Defendants' exception of no cause of action was based on the failure of plaintiff's petition to allege compliance with La.R.S. 33:4712, which provides that before a municipality may dispose of property not needed for public purposes, an ordinance must be introduced setting forth the terms of the transaction, and notice of the proposed ordir nance must be advertised to afford citizens an opportunity to oppose its adoption or to apply to the court for restraint of the disposition. While this argument may constitute a valid defense on the merits, it is not properly raised in an exception of no cause of action because it calls upon the court to assume facts favorable to the defendants which are not contained in the petition.

Louisiana Code of Civil Procedure Article 931, which prohibits the introduction of evidence to support or controvert the objection that the petition fails to state a cause of action, limits the availability of such an objection as a vehicle for affirmative defenses to those which are disclosed by the petition itself. See, Steeg v.

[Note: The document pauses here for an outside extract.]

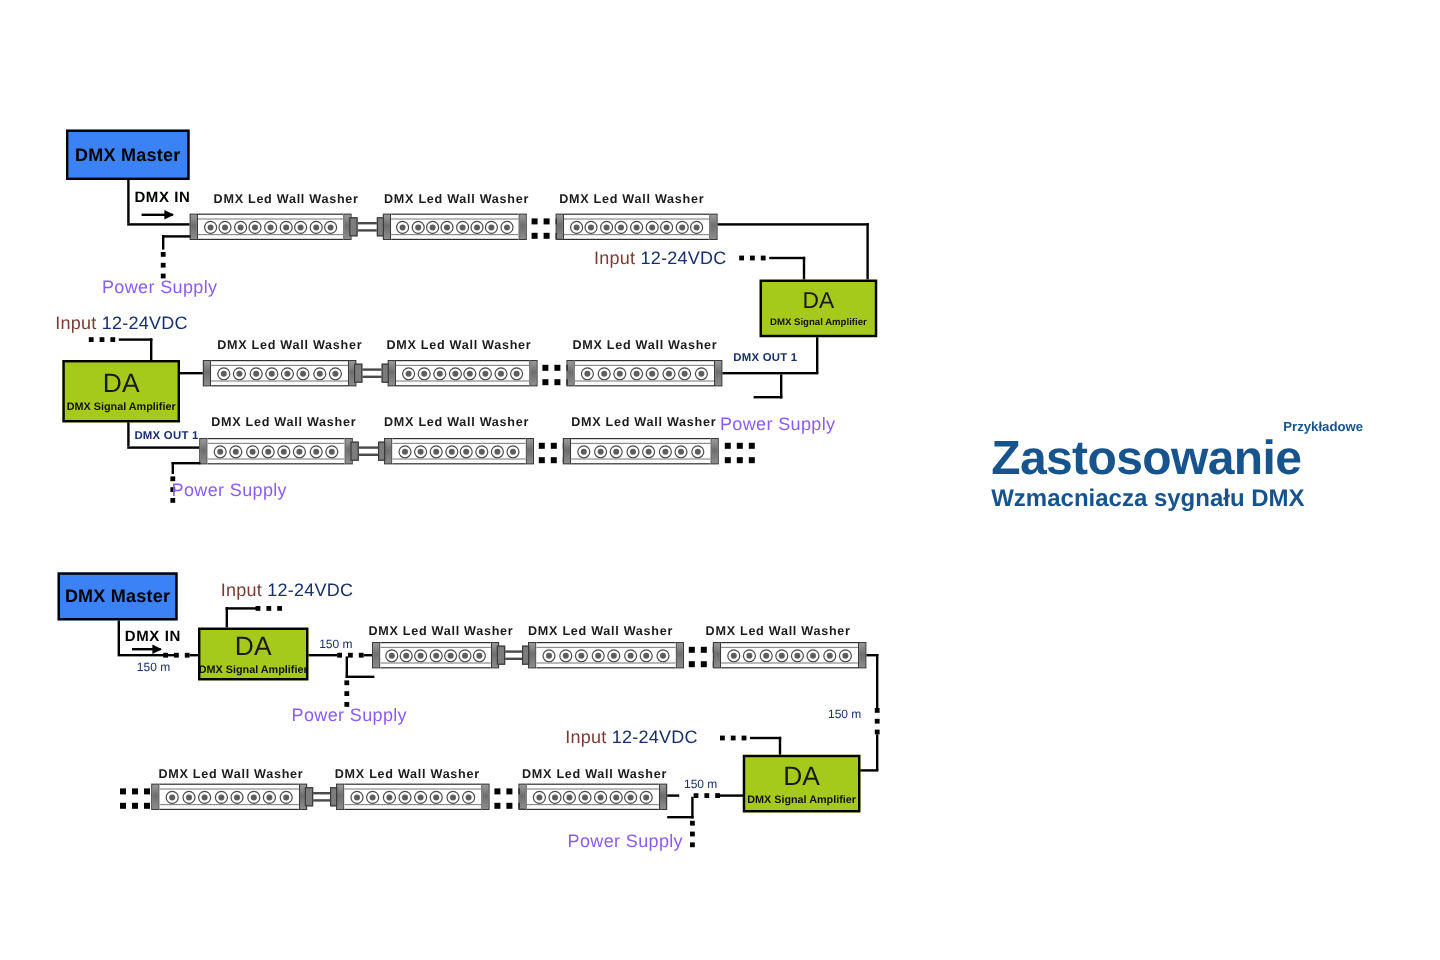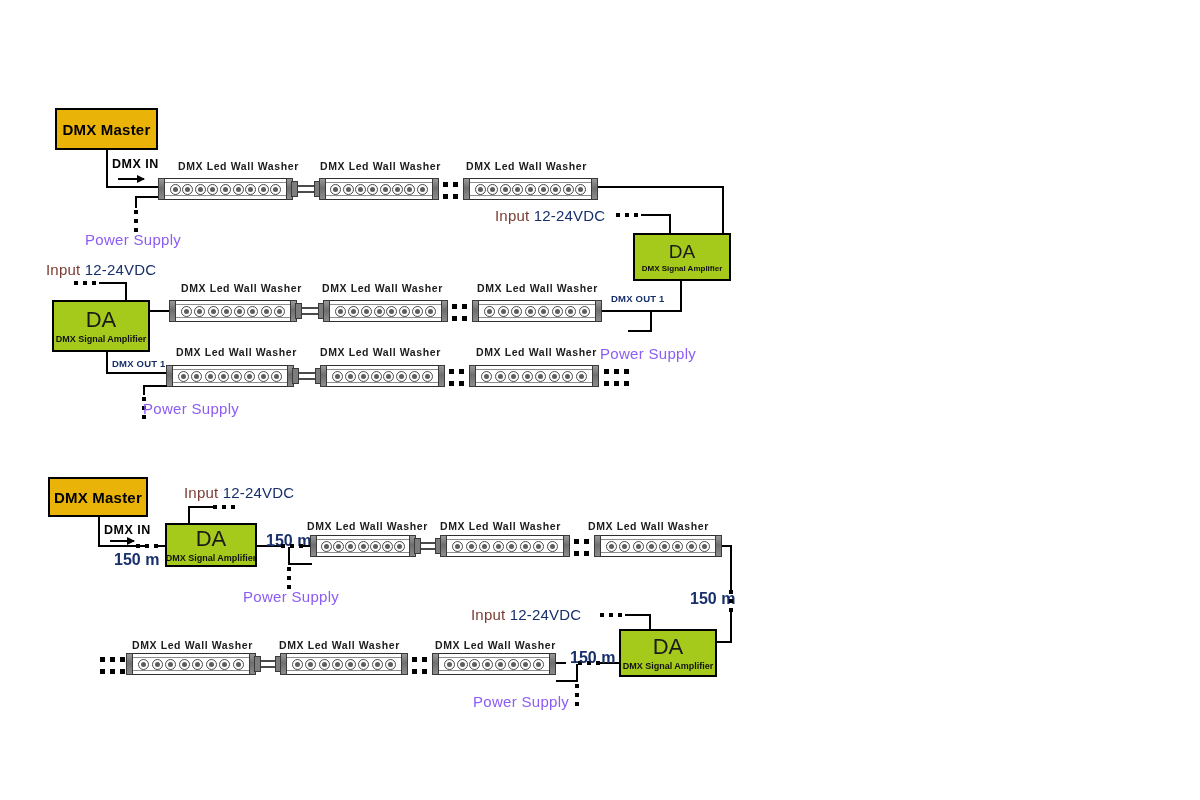"DMX Master" .box-master { background: #eab308 -> #3b82f6 }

Lawyer's Title Insurance Corporation, 329 So. 2d 719 (La.1976); American Creosote Company v. Springer, 257 La. 116, 241 So. 2d 510 (1970); Roloff v. Liberty Mutual Insurance Company, 191 So. 2d 901 (La.App. 4th Cir. 1966); Smith v. Williams, 152 La. 948, 94 So. 859 (1922); McMahon, The Exception of No Cause of Action in Louisiana, 9 Tul.L. Rev. 17 (1934-35).

The general rule applicable to trial of such exceptions is that an exception of no cause of action must be overruled unless the allegations of the petition exclude every reasonable hypothesis other than the premise upon which the defense is based; that is, unless plaintiff has no cause of action under any evidence admissible under the pleadings. West v. Ray, 210 La. 25, 26 So. 2d 221 (1946); Babineaux v. Southeastern Drilling Corp., 170 So. 2d 518 (La.App. 3d Cir. 1965). Because a petition is subject to more than one interpretation or is vague, does not mean that it is fatally deficient. A vague, uncertain, or indefinite petition is subject to an exception of vagueness, but not to an exception of no cause of action. Brunson v. Mutual Life Ins. Co. of N. Y., 189 La. 743, 180 So. 506 (1938); Goldsmith v. Virgin, 122 La. 831, 48 So. 279 (1909).

Of course, plaintiff's petition is fraught with vagueness and from it a reasonable inference may be drawn that no ordinance was adopted authorizing the city to sell him the transformer. Nevertheless, the allegations admit to other reasonable hypotheses under which the plaintiff would have a cause of action, e. g., that the ordinance pursuant to which the city sold the transformer to plaintiff's principal was drawn broadly enough to serve also as authority for its sale to plaintiff; or that the city adopted a second ordinance authorizing sale of the transformer to him.

Plaintiff was not required to negate in his petition the myriad of possible arguments assailing the validity of the alleged contract. He specifically alleged that a contract had been entered into and breached by the city. This was sufficient to state a cause of action.

However, we find that the exception was properly maintained as to Ben J. Clary, individually. Plaintiff's petition alleges that Clary participated in the contract negotiations *196 as an authorized agent for the City, but does not assert that Clary bound himself personally in the agreement. Louisiana Civil Code Article 3013 states:

"The mandatary is responsible to those with whom he contracts, only when he has bound himself personally, or when he has exceeded his authority without having exhibited his powers."

Since plaintiff did not claim any personal responsibility on Clary's part, the suit was correctly dismissed with respect to this defendant.

For the reasons assigned the judgment of the court of appeal sustaining the exception of no cause of action against the City of Ruston is reversed and the exception is overruled; the judgment sustaining the exceptions against Ben J. Clary in his individual capacity is affirmed; and the case is remanded to the district court for further proceedings according to law. All costs in this Court and the court of appeal are assessed against the defendant City of Ruston. All other costs are to await the outcome of the suit.